9. Im vorliegenden Fall haben die Arbeitnehmer der Beklagten in der Fertigungshalle der Auftraggeberin Autobahn-Betonpoller hergestellt, die sodann vom Auftraggeber erworben und zur Montage auf die Autobahn gebracht wurden. Die Tätigkeit der Arbeitnehmer der Beklagten beschränkte sich damit ausschließlich auf die Herstellung der Betonfertigteile. Wie bereits das Erstgericht ausführte, stellt diese Tätigkeit aber selbst bei einem weit verstandenen Begriff keine Bau-, sondern eine reine Produktionstätigkeit in der Halle dar. Soweit dafür auch das Verbinden von Stahlkörben und Längseisen zur Bewehrung der Betonform erforderlich war, handelte es sich im konkreten Fall nicht um eine eigenständige Baueisenbiegerleistung, sondern um eine untergeordnete Hilfstätigkeit für das Vergießen der Betonformen. All das spricht aber dafür, dass die Arbeitnehmer der Beklagten nicht vom Anwendungsbereich des BUAG erfasst sind.

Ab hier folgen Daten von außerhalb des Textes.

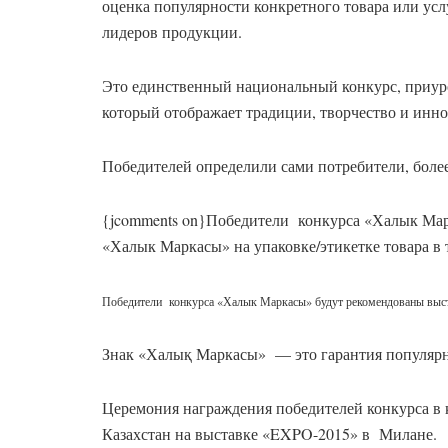
оценка популярности конкретного товара или усл
лидеров продукции.
Это единственный национальный конкурс, при
который отображает традиции, творчество и инно
Победителей определили сами потребители, более
{jcomments on}Победители конкурса «Халык Мар
«Халык Маркасы» на упаковке/этикетке товара в т
Победители конкурса «Халык Маркасы» будут рекомендованы выст
Знак «Халық Маркасы» — это гарантия популярн
Церемония награждения победителей конкурса в
Казахстан на выставке «EXPO-2015» в Милане.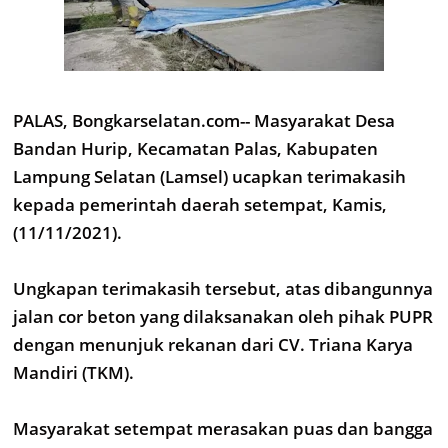
PALAS, Bongkarselatan.com-- Masyarakat Desa
Bandan Hurip, Kecamatan Palas, Kabupaten
Lampung Selatan (Lamsel) ucapkan terimakasih
kepada pemerintah daerah setempat, Kamis,
(11/11/2021).
Ungkapan terimakasih tersebut, atas dibangunnya
jalan cor beton yang dilaksanakan oleh pihak PUPR
dengan menunjuk rekanan dari CV. Triana Karya
Mandiri (TKM).
Masyarakat setempat merasakan puas dan bangga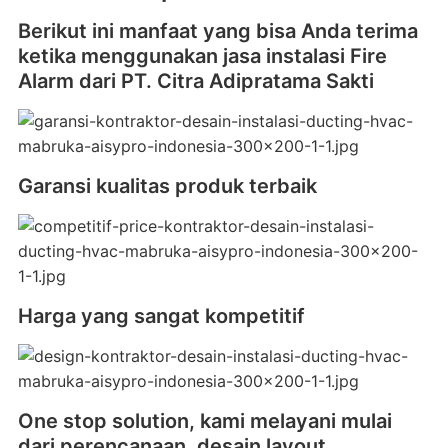
Berikut ini manfaat yang bisa Anda terima
ketika menggunakan jasa instalasi Fire
Alarm dari PT. Citra Adipratama Sakti
Garansi kualitas produk terbaik
Harga yang sangat kompetitif
One stop solution, kami melayani mulai
dari perencanaan, desain layout,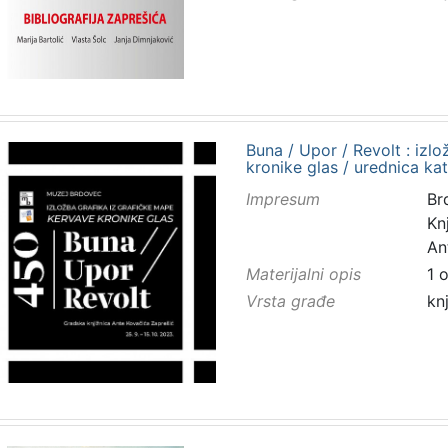
Buna / Upor / Revolt : izl
kronike glas / urednica kat
Impresum
Br
Kn
An
Materijalni opis
1 
Vrsta građe
kn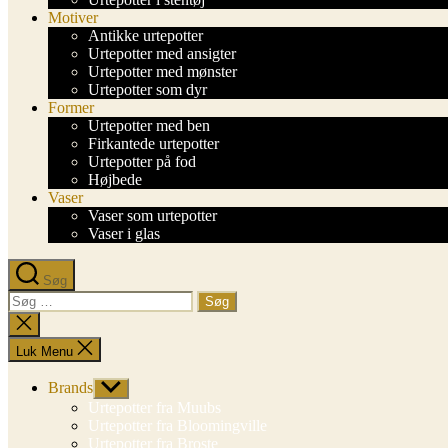
Motiver
Antikke urtepotter
Urtepotter med ansigter
Urtepotter med mønster
Urtepotter som dyr
Former
Urtepotter med ben
Firkantede urtepotter
Urtepotter på fod
Højbede
Vaser
Vaser som urtepotter
Vaser i glas
Søg
Søg
efter:
Luk
søgning
Luk Menu
Brands
Vis
undermenu
Urtepotter fra Muubs
Urtepotter fra Bloomingville
Urtepotter fra Broste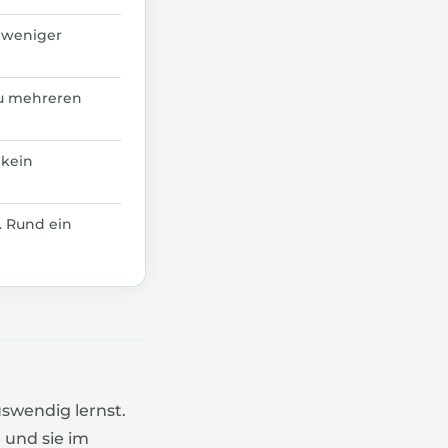
 weniger
zu mehreren
 kein
. Rund ein
swendig lernst.
n
und sie im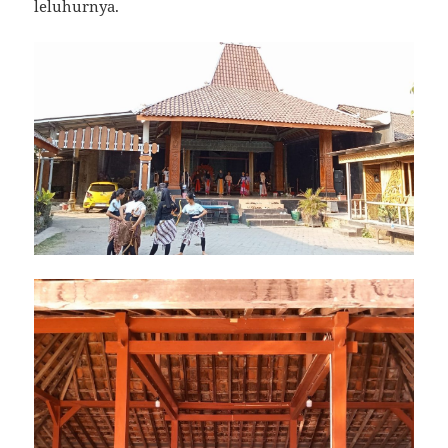
leluhurnya.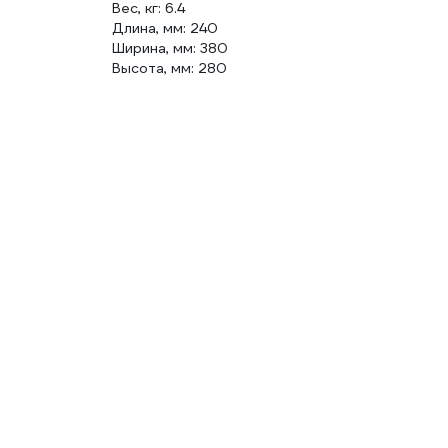
Вес, кг: 6.4
Длина, мм: 240
Ширина, мм: 380
Высота, мм: 280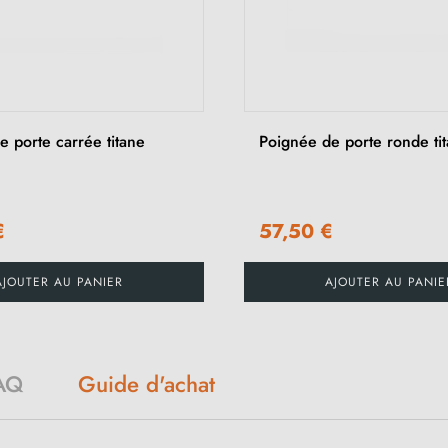
 porte carrée titane
Poignée de porte ronde ti
€
57,50 €
AJOUTER AU PANIER
AJOUTER AU PANIE
AQ
Guide d'achat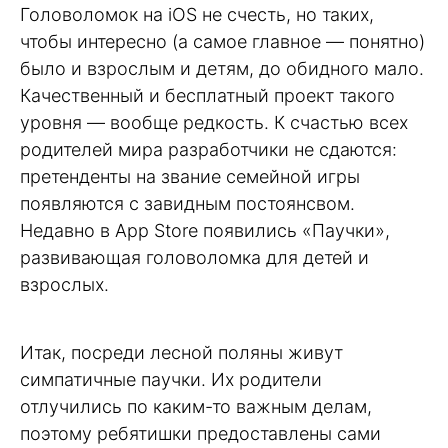
Головоломок на iOS не счесть, но таких,
чтобы интересно (а самое главное — понятно)
было и взрослым и детям, до обидного мало.
Качественный и бесплатный проект такого
уровня — вообще редкость. К счастью всех
родителей мира разработчики не сдаются:
претенденты на звание семейной игры
появляются с завидным постоянсвом.
Недавно в App Store появились «Паучки»,
развивающая головоломка для детей и
взрослых.
Итак, посреди лесной поляны живут
симпатичные паучки. Их родители
отлучились по каким-то важным делам,
поэтому ребятишки предоставлены сами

10. Dieses Ergebnis steht auch mit der Entscheidung 8 ObA 39/03y im Einklang, in der der Oberste Gerichtshof wenngleich ohne die Notwendigkeit einer näheren Untersuchung davon ausging, dass die Betonfertigteile herstellende Beklagte bezüglich eines Abfertigungsanspruchs nicht dem BUAG unterlag.

11. Der Umstand, dass § 2 Abs 3 BUAG auch solche Betriebe (Unternehmungen) nach Abs 1, 2 und 2a als Betriebe iSd Abs 2 ansieht, die in Form eines Industriebetriebs betrieben werden, steht dem nicht entgegen, bedeutet er doch nicht, dass die industrielle Produktion von Baustoffen und insbesondere Betonfertigteilelementen generell Betrieben iSd § 2 gleichgestellt wird. Vielmehr kommt damit nur zum Ausdruck, dass es keinen Unterschied machen darf, ob ein § 2 unterliegender Betrieb oder, im Falle eines Mischbetriebs, eine organisatorisch getrennte Betriebseinheit als Gewerbe- oder Industriebetrieb bzw -betriebseinheit geführt wird. Ein nicht unter § 2 fallender Industriebetrieb unterliegt dadurch aber noch nicht dem BUAG.

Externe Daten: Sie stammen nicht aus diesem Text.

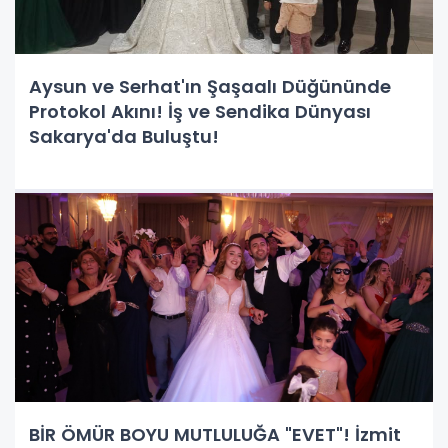
Aysun ve Serhat'ın Şaşaalı Düğününde
Protokol Akını! İş ve Sendika Dünyası
Sakarya'da Buluştu!
BİR ÖMÜR BOYU MUTLULUĞA "EVET"! İzmit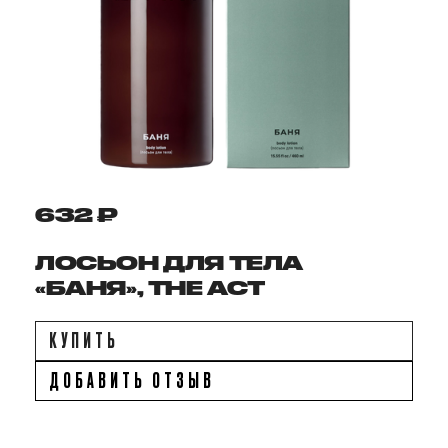
632 ₽
ЛОСЬОН ДЛЯ ТЕЛА
«БАНЯ», THE ACT
КУПИТЬ
ДОБАВИТЬ ОТЗЫВ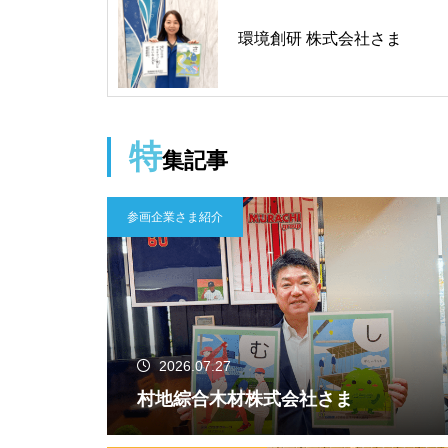
環境創研 株式会社さま
特
集記事
参画企業さま紹介
2026.07.27
村地綜合木材株式会社さま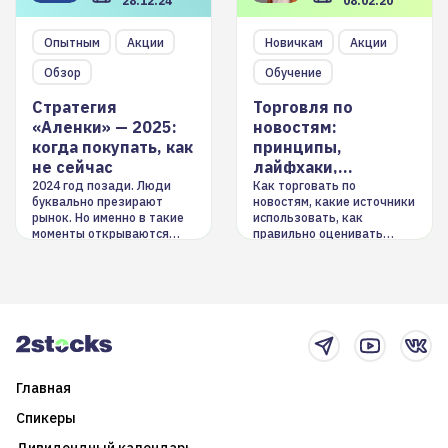
28.12.24
08.02.20
Опытным
Акции
Новичкам
Акции
Обзор
Обучение
Стратегия
Торговля по
«Аленки» — 2025:
новостям:
когда покупать, как
принципы,
не сейчас
лайфхаки,
инструменты
2024 год позади. Люди
Как торговать по
буквально презирают
новостям, какие источники
рынок. Но именно в такие
использовать, как
моменты открываются
правильно оценивать
долгосрочные
информацию. Также автор
возможности. Обсудим
покажет краткосрочные и
итоги года и стратегию на
среднесрочные
2025-й
торговые стратегии на
новостном потоке
Главная
Спикеры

12. Schließlich ergibt sich auch aus dem vom Berufungsgericht angesprochenen Anhang zur Entsenderichtlinie nichts anderes. Nach diesem umfassen die in Art 3 Abs 1 zweiter Gedankenstrich genannten Tätigkeiten alle Bauarbeiten, die der Errichtung, der Instandsetzung, der Instandhaltung, dem Umbau oder dem Abriss von Bauwerken dienen, insbesondere „… 4. Errichtung und Abbau von Fertigbauelementen …“. Der Begriff der Errichtung von Fertigbauelementen ist aber sowohl nach seinem Wortlaut als auch als dem Abbau entgegengesetzter Begriff nur auf das Aufstellen und Einbauen, dh die Montage, nicht aber auf die reine Produktion von Fertigbauelementen zu beziehen (vgl die insoweit noch deutlichere französische Sprachfassung: „montage et démontage d´ éléments préfabriqués“).

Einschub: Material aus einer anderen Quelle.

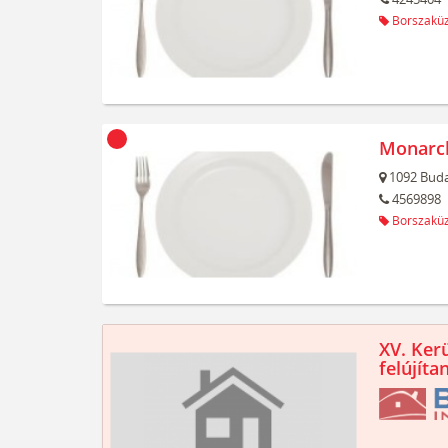
Borszaküz
Monarch
1092
Buda
4569898
Borszaküz
XV. Kerü
felújíta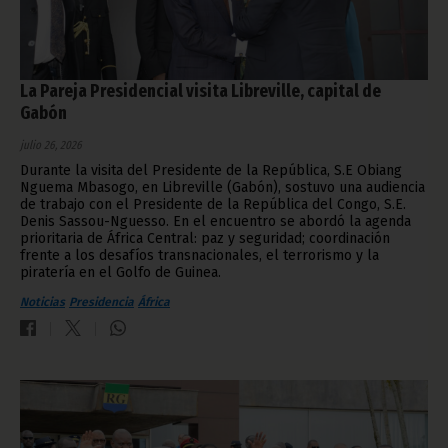
La Pareja Presidencial visita Libreville, capital de
Gabón
julio 26, 2026
Durante la visita del Presidente de la República, S.E Obiang
Nguema Mbasogo, en Libreville (Gabón), sostuvo una audiencia
de trabajo con el Presidente de la República del Congo, S.E.
Denis Sassou-Nguesso. En el encuentro se abordó la agenda
prioritaria de África Central: paz y seguridad; coordinación
frente a los desafíos transnacionales, el terrorismo y la
piratería en el Golfo de Guinea.
Noticias
Presidencia
África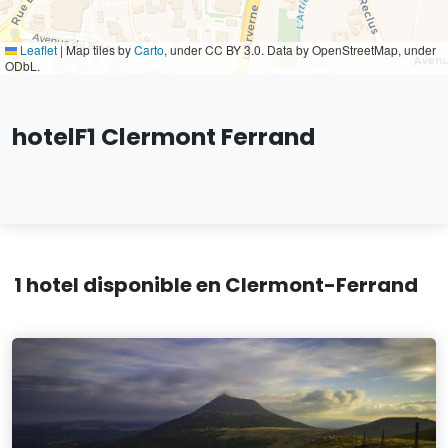
Leaflet
|
Map tiles by
Carto
, under CC BY 3.0. Data by OpenStreetMap, under
ODbL.
hotelF1 Clermont Ferrand
1 hotel disponible en Clermont-Ferrand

13. Zusammenfassend fällt daher die reine Herstellung von Betonfertigteilen wie die hier zu beurteilenden Autobahnpoller, die in einer Produktionshalle als Massenprodukt hergestellt und von einem Unternehmer für seine Bau- und Montagetätigkeit erworben werden sollen, nicht unter den Anwendungsbereich der §§ 2 f BUAG.

Da sich die Revision der Beklagten daher als berechtigt erwies, war ihr Folge zu geben und das klageabweisende Ersturteil wiederherzustellen.

Die Kostenentscheidung gründet sich auf die §§ 41, 50 ZPO.